Le Costa Rica, petit pays d’Amérique centrale, est présenté par le quotidien britannique The Times comme une destination idéale pour les expatriés fortunés, notamment européens. Le pays met en avant sa nature préservée, son mode de vie sûr et abordable, ainsi que son système de santé performant. La culture locale, symbolisée par l’expression pura vida (littéralement « vie pure »), évoque un bien-être et un optimisme marqués. Depuis 2022, le Costa Rica facilite l’installation d’étrangers en proposant des visas spécifiques pour les nomades numériques, les investisseurs et les rentiers. Ces mesures visent à attirer une population aisée, tout en offrant des opportunités de résidence permanente sous conditions financières, comme un investissement immobilier de 150 000 dollars ou la création d’une entreprise locale.
Derrière l’image idyllique promue par les médias internationaux, la réalité du Costa Rica est plus nuancée. Carly Rowena, une expatriée britannique, décrit un quotidien moins confortable que dans son pays d’origine : absence de services de livraison comme Amazon ou Deliveroo, coupures d’électricité et d’eau fréquentes, routes en terre et nourriture moins durable en raison de l’absence de pesticides.
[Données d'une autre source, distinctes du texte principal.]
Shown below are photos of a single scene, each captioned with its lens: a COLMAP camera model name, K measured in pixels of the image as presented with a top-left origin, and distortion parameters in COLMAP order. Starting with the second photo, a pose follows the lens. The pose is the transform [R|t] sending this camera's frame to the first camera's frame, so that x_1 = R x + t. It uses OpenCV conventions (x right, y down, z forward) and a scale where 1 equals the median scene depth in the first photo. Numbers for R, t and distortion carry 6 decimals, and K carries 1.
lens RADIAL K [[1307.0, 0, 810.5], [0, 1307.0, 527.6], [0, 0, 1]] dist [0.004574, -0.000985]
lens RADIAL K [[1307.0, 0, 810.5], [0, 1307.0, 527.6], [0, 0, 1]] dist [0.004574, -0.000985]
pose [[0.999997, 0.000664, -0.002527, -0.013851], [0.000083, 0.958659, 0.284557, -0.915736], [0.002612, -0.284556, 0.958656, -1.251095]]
Malgré ces contraintes, elle souligne une qualité de vie différente, plus proche de la nature et des rythmes locaux. Pour les moins aventureux, des infrastructures modernes existent près de San José, la capitale, avec des hôpitaux et des écoles internationales. Les coûts de la vie y sont globalement inférieurs à ceux du Royaume-Uni ou de la France, notamment pour l’essence et l’alimentation.
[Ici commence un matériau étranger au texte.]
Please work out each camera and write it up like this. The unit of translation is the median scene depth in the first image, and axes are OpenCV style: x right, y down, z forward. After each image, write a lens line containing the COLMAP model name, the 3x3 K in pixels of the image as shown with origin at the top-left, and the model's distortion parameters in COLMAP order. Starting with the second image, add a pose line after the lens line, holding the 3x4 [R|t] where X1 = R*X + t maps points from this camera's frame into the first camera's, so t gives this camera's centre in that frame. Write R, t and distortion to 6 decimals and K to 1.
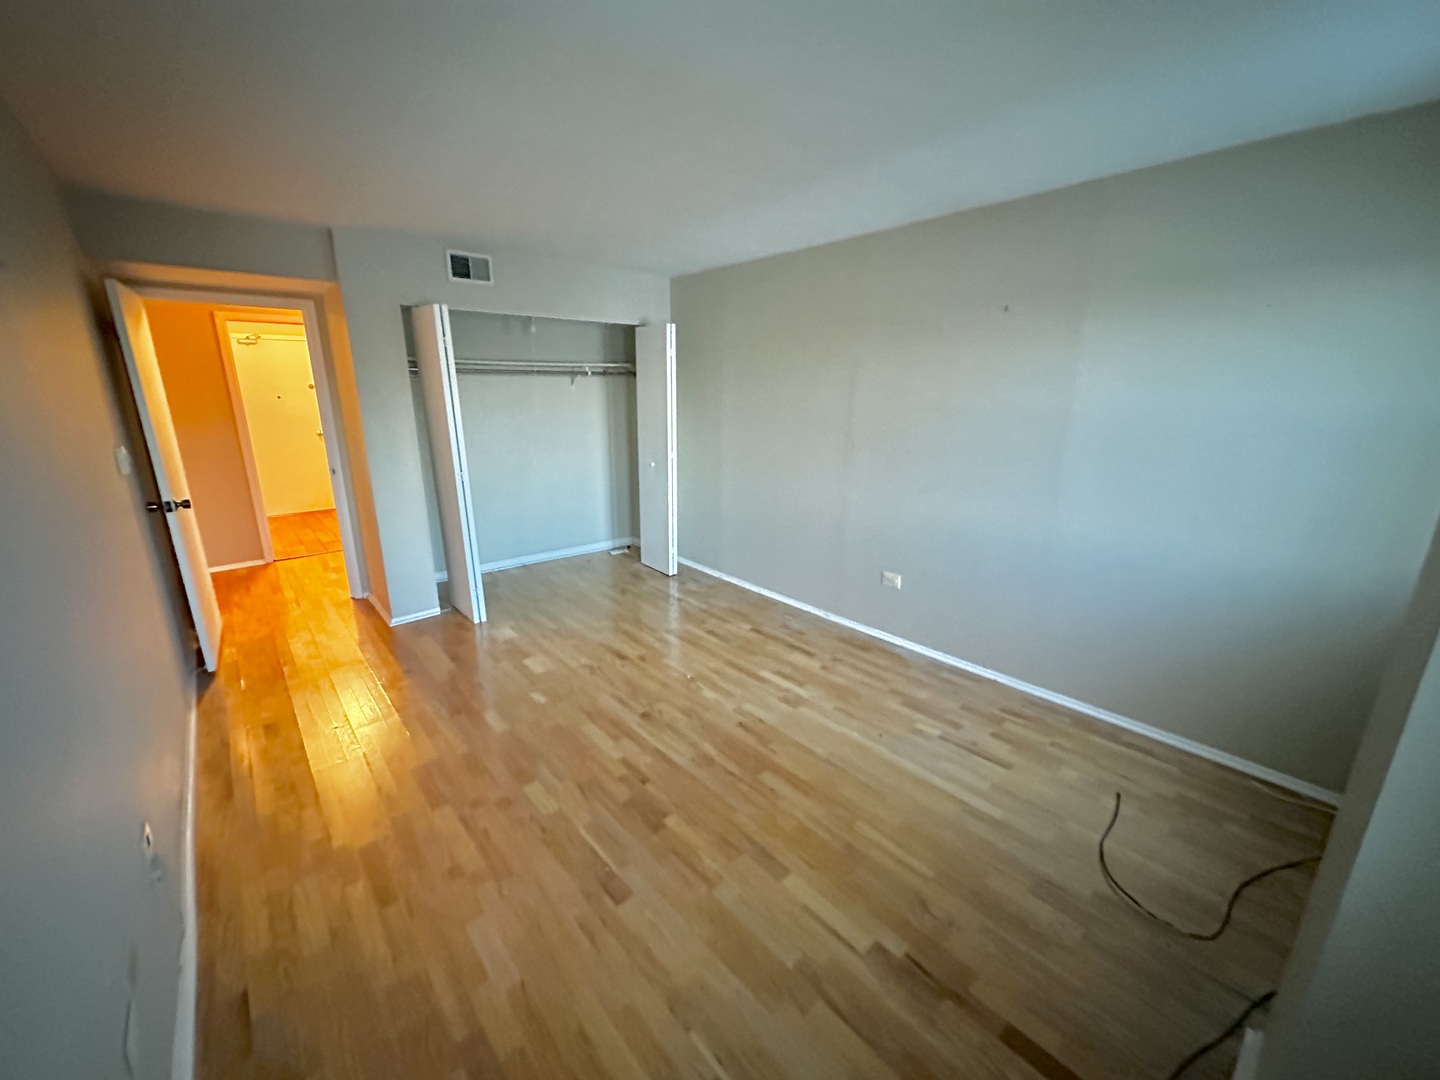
lens RADIAL K [[575.0, 0, 719.6], [0, 575.0, 541.0], [0, 0, 1]] dist [0.002135, 0.000405]
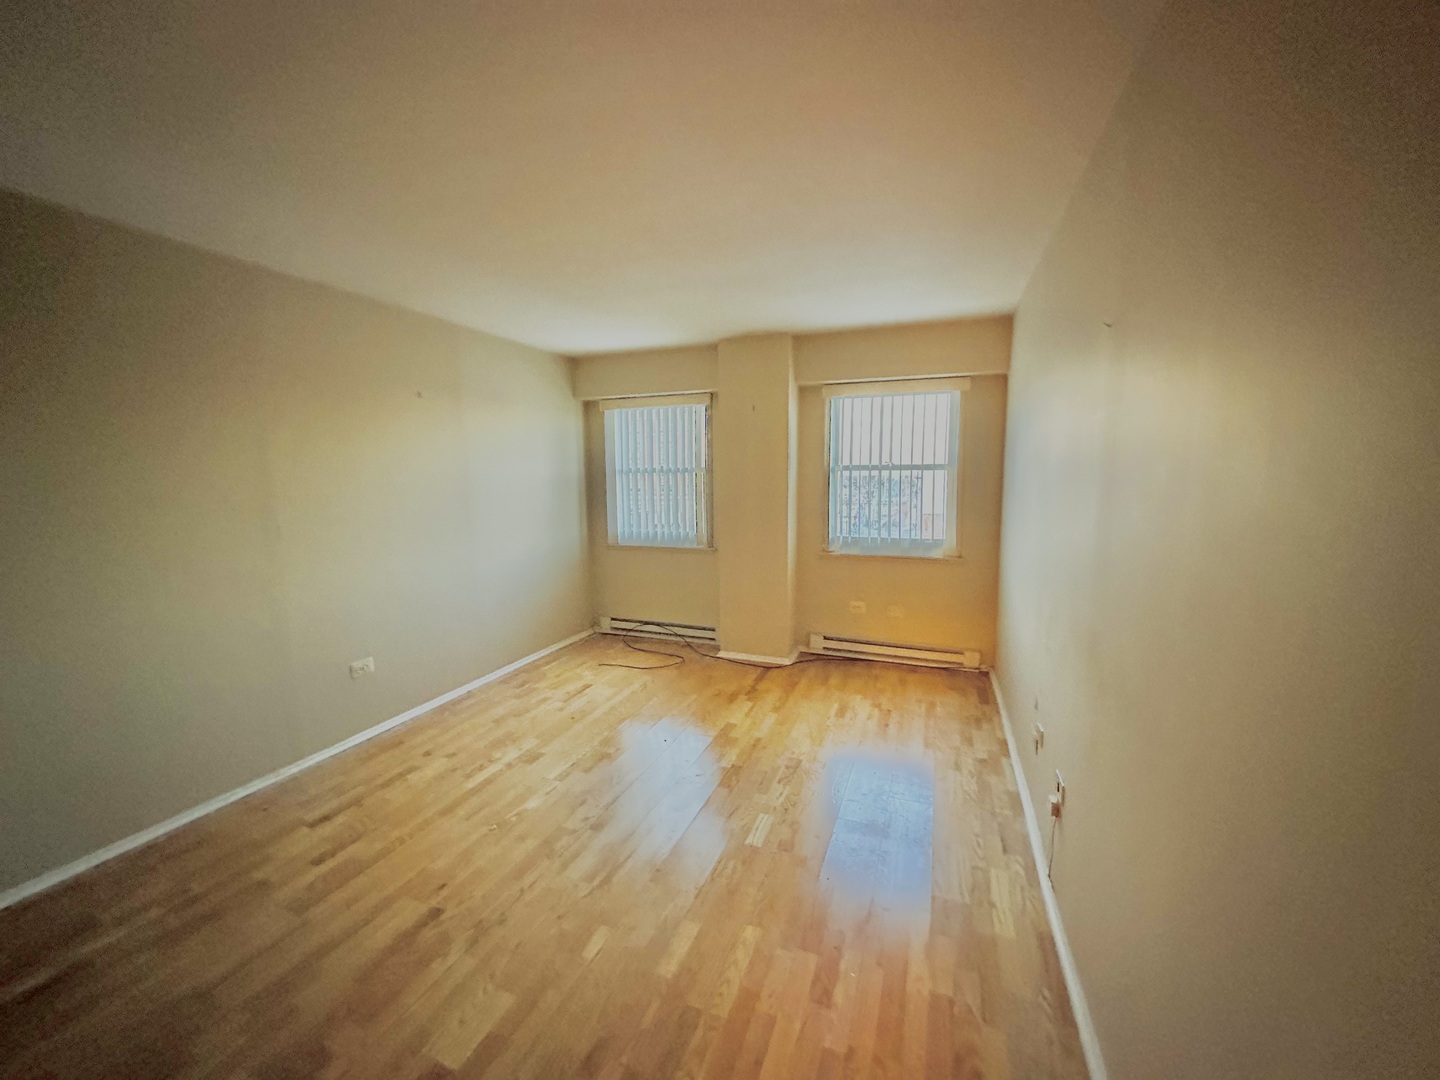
lens RADIAL K [[575.0, 0, 719.6], [0, 575.0, 541.0], [0, 0, 1]] dist [0.002135, 0.000405]
pose [[-0.468811, -0.102325, 0.877351, -0.912062], [0.236825, 0.942340, 0.236452, -0.248922], [-0.850958, 0.318630, -0.417547, 1.070457]]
Le Costa Rica a mis en place plusieurs dispositifs pour attirer les étrangers fortunés. Depuis 2022, un visa d’un an est accessible aux nomades numériques, leur permettant de travailler à distance tout en résidant dans le pays. Un permis de séjour de deux ans, renouvelable, est également proposé. Il peut mener à l’obtention de la nationalité costaricaine sous réserve d’un investissement de 150 000 dollars, soit dans l’immobilier, soit dans une entreprise locale. Un visa spécifique existe aussi pour les rentiers, sans obligation d’investissement, mais avec des conditions de revenus à prouver. Ces mesures s’inscrivent dans une stratégie nationale visant à dynamiser l’économie locale grâce à l’afflux de capitaux étrangers.
Le Costa Rica, souvent perçu comme une démocratie stable en Amérique latine, traverse une période de tensions politiques. Le président Rodrigo Chaves, en fonction depuis 2022, est critiqué pour ses attaques répétées contre les médias indépendants, qu’il qualifie d’« assassins politiques ». Cette rhétorique alimente un climat de défiance envers les institutions et les libertés de la presse. Malgré ce contexte, le pays continue de séduire des expatriés en quête d’un cadre de vie alternatif, grâce à ses atouts naturels et économiques. Les visas attractifs et la pura vida restent des arguments forts pour les candidats à l’installation.
Les nouveaux résidents au Costa Rica ne sont plus uniquement des Nord-Américains, mais de plus en plus d’Européens, dont des Français. Adalberto Pucca, expert en mobilité internationale chez Global Citizen Solutions, confirme cette tendance. Les profils varient : des familles avec enfants, comme celle de Carly Rowena, des créateurs de contenu ou des retraités. Les infrastructures modernes près de San José attirent ceux qui recherchent un équilibre entre vie locale et confort occidental. Les loyers y sont élevés, mais restent compétitifs par rapport à d’autres destinations prisées comme le Royaume-Uni. Les services de santé, réputés de qualité, sont accessibles à moindre coût que dans de nombreux pays européens.